Bishop Hope Morgan Ward delivered the homily. “Twick was sure that every moment was a gift in the context of forever. That’s why her arms were stretched so wide, that’s why her spirit was so strong, why her love was so great,” Ward said. “That is why her spirit continues in every one of us.”

Ward cited Morrison’s extensive world travel not just for pleasure, but for mission. “We’ve been led into a new era of mission; a global mission,” she said. “When Twick would travel, she saw for us the realities of the world. And when she told stories of those whom she had met, she connected us with them and opened channels of love and service.

“Her witness teaches us that every child is a fresh gift of God destined for a purpose through the love of Jesus.”

Ward cited Morrison’s leadership and her ability to rally others to causes she embraced. One was the creation of communications centers in United Methodist conferences in Africa. As president of the Foundation for United Methodist Communications, she spearheaded the effort to establish the centers and provide communications tools such as computers, wireless phones and training to better spread the Gospel.

The Rev. Larry Hollon, top executive of United Methodist Communications who attended the service, described Morrison as a “tireless advocate for justice and a determined voice for ending poverty.”

She “energized others and inspired us all to work harder for our mission to communicate effectively about poverty and to provide the means for those without voice to have the tools, training and capacity to tell their own stories,” he said. Under her leadership, the foundation more than doubled its charitable income.

“She will be greatly missed, but her commitment to doing the right thing for all people will live on through her hundreds of friends,” Hollon said. “Standing for justice, embracing all and living out compassion is her legacy.”

Morrison was committed to racial reconciliation in her home state. As chairperson of the Commission on Religion and Race, she helped create the Light Partners program and organized the Journey Toward the Light series where committee members and others visit important sites around the state from the civil rights era. Part of each journey is to hear the stories of those directly involved.

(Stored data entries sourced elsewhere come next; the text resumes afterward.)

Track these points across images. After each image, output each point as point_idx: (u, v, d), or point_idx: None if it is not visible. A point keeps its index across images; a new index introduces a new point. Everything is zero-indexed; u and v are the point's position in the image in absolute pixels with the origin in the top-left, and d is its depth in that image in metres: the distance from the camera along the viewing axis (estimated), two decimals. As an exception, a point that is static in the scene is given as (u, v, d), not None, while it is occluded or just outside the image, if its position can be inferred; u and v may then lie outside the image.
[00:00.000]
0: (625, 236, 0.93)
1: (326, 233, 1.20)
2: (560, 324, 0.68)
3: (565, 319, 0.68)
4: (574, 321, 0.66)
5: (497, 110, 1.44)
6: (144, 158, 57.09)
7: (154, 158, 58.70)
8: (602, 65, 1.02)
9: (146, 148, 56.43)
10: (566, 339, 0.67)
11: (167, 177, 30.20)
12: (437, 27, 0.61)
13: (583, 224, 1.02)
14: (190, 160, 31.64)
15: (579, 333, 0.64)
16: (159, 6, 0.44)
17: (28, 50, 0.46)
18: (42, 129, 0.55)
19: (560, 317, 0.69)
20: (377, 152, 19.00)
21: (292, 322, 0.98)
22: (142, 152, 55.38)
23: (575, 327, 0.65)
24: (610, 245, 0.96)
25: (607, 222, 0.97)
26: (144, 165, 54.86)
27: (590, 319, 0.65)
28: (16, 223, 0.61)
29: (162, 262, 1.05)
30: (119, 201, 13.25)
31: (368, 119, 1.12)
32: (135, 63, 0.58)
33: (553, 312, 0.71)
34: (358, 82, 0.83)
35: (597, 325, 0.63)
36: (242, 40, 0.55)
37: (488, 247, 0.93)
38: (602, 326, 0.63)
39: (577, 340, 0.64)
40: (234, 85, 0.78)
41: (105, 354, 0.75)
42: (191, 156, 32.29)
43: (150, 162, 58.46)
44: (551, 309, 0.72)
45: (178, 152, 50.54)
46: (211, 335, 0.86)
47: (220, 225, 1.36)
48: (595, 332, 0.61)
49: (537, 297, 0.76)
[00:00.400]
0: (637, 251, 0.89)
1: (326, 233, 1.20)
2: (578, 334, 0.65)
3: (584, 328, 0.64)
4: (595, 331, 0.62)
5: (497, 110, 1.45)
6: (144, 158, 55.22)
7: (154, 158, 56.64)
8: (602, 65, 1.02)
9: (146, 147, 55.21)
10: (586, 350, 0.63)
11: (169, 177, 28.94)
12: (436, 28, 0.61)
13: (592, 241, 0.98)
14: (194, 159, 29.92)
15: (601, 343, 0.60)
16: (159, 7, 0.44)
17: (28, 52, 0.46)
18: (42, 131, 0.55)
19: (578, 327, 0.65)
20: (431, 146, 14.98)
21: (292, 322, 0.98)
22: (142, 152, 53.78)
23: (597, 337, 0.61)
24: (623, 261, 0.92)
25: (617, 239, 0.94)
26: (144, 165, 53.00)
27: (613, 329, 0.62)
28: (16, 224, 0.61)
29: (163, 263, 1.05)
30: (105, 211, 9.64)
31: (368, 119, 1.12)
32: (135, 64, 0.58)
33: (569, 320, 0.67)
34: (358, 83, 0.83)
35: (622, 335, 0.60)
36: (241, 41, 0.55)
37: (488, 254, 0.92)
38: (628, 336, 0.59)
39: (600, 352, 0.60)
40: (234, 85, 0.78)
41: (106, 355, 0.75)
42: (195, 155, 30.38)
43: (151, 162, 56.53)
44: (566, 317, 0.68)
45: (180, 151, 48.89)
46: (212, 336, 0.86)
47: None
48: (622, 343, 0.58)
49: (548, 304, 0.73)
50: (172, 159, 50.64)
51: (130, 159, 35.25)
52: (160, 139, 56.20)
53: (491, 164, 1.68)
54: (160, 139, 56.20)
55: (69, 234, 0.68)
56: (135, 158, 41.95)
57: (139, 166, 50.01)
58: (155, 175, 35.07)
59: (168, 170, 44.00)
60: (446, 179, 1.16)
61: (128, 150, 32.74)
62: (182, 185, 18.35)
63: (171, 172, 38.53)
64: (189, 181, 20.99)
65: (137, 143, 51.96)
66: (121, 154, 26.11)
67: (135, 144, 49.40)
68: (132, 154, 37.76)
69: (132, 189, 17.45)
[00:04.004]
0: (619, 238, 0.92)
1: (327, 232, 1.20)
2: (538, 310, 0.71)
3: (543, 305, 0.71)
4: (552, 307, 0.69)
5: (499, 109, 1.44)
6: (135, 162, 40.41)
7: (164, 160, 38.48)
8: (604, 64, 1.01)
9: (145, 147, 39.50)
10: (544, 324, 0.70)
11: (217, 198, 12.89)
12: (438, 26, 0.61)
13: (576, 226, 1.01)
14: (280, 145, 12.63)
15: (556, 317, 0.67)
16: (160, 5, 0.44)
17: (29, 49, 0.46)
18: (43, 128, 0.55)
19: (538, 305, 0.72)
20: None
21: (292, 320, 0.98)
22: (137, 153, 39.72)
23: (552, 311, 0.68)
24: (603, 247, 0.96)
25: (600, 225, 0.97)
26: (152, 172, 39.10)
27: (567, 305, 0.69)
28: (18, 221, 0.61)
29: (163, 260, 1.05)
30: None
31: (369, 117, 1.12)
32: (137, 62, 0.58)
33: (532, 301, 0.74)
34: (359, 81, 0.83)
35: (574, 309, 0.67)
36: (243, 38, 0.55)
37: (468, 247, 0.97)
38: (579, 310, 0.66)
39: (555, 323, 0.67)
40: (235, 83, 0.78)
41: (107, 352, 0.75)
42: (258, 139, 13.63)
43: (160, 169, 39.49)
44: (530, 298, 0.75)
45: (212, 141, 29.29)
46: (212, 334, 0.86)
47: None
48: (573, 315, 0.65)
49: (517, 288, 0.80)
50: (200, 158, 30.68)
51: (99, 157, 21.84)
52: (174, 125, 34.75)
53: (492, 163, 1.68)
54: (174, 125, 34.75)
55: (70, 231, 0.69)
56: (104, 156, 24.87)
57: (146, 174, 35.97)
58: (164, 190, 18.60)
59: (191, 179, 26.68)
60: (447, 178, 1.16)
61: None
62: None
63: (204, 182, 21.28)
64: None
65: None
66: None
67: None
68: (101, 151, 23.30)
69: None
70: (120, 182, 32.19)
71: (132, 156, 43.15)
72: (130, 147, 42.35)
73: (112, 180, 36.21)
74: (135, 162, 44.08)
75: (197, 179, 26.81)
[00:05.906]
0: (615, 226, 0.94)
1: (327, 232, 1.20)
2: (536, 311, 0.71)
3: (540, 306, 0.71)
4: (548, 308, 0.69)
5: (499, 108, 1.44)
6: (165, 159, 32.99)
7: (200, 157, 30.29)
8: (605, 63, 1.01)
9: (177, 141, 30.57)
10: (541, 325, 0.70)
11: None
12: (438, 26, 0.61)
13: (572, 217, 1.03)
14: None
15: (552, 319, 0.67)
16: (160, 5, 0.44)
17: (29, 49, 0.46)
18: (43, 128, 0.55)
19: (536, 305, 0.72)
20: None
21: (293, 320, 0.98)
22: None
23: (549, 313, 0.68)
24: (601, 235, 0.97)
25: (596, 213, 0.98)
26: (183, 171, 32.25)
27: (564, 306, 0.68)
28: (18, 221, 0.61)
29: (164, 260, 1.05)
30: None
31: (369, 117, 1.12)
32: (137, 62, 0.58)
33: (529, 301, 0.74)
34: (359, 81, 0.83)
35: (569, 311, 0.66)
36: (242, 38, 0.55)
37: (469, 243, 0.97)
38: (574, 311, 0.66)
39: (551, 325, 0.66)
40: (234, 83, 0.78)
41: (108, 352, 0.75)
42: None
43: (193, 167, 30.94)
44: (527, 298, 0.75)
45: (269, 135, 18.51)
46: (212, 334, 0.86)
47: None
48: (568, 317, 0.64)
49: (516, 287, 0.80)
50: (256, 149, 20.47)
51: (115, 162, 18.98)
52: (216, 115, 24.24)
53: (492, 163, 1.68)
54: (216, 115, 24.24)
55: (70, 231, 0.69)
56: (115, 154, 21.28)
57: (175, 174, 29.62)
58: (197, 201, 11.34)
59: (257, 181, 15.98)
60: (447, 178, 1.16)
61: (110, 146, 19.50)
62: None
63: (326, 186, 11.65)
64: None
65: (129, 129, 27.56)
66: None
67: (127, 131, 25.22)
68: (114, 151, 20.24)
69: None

"She was a selfless, tireless person — not only for her church, but also for her community,” said longtime friend Betty Bexley. “She was always interested in church work. She would go to other states and countries and come back to report to her local church. She was always grateful to her home church.”

Bexley, also a member of Crawford Street, remembers playing bridge and traveling with her friend, whom she met upon moving back to Vicksburg in the 1950s.

“She was a very dear friend. We’ve known each other since we were young marrieds,” she said. “Our families have been together not only socially, but through the church —even before we had children.”

Part of the service was a reflection from Morrison in which she shared how the The Lord’s Prayer had come to have more meaning for her, especially the line that says “Thy will be done on earth.”

“She had a new understanding,” said her son Bob Morrison III of Vicksburg. “It’s not going through the motions. You have an affirmative obligation to do his will on Earth. That was sometimes controversial, but that’s how she felt led. And we were proud of her for that.”

Other survivors include: her husband of 55 years, Robert R. Morrison Jr.; son Paul Cooper Morrison of Jackson; and seven grandchildren.

Information for this story was supplied by “The Vicksburg Post” and United Methodist News Service.